Shape of a single sample from a single batch as an int32 1D Tensor.

Args:

  • output_shape: Tensor, int32 vector indicating event-portion shape passed into inverse function.
  • name: name to give to the op

Returns:

  • inverse_event_shape_tensor: Tensor, int32 vector indicating event-portion shape after applying inverse.

tf.contrib.distributions.bijectors.AbsoluteValue.inverse_log_det_jacobian

inverse_log_det_jacobian(
    y,
    event_ndims,
    name='inverse_log_det_jacobian'
)

Returns the (log o det o Jacobian o inverse)(y).

Mathematically, returns: log(det(dX/dY))(Y). (Recall that: X=g^{-1}(Y).)

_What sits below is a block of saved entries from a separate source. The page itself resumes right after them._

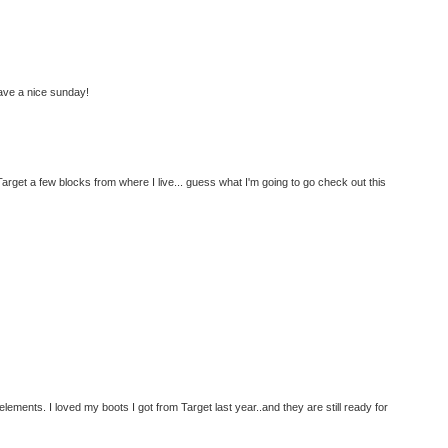
ave a nice sunday!
arget a few blocks from where I live... guess what I'm going to go check out this
he elements. I loved my boots I got from Target last year..and they are still ready for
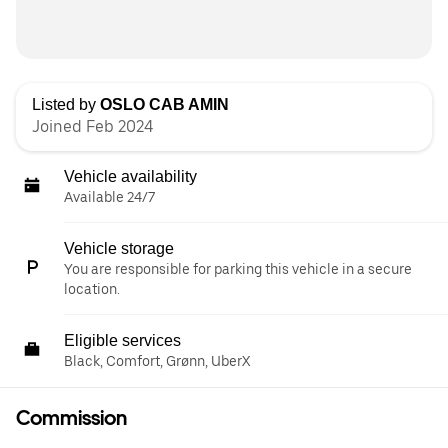
Listed by
OSLO CAB AMIN
Joined Feb 2024
Vehicle availability
Available 24/7
Vehicle storage
You are responsible for parking this vehicle in a secure
location.
Eligible services
Black, Comfort, Grønn, UberX
Commission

Note that forward_log_det_jacobian is the negative of this function, evaluated at g^{-1}(y).

Args:

  • y: Tensor. The input to the "inverse" Jacobian determinant evaluation.
  • event_ndims: Number of dimensions in the probabilistic events being transformed. Must be greater than or equal to self.inverse_min_event_ndims. The result is summed over the final dimensions to produce a scalar Jacobian determinant for each event, i.e. it has shape y.shape.ndims - event_ndims dimensions.
  • name: The name to give this op.

Returns:

Tensor, if this bijector is injective. If not injective, returns the tuple of local log det Jacobians, log(det(Dg_i^{-1}(y))), where g_i is the restriction of g to the ith partition Di.

Raises:

  • TypeError: if self.dtype is specified and y.dtype is not self.dtype.
  • NotImplementedError: if _inverse_log_det_jacobian is not implemented.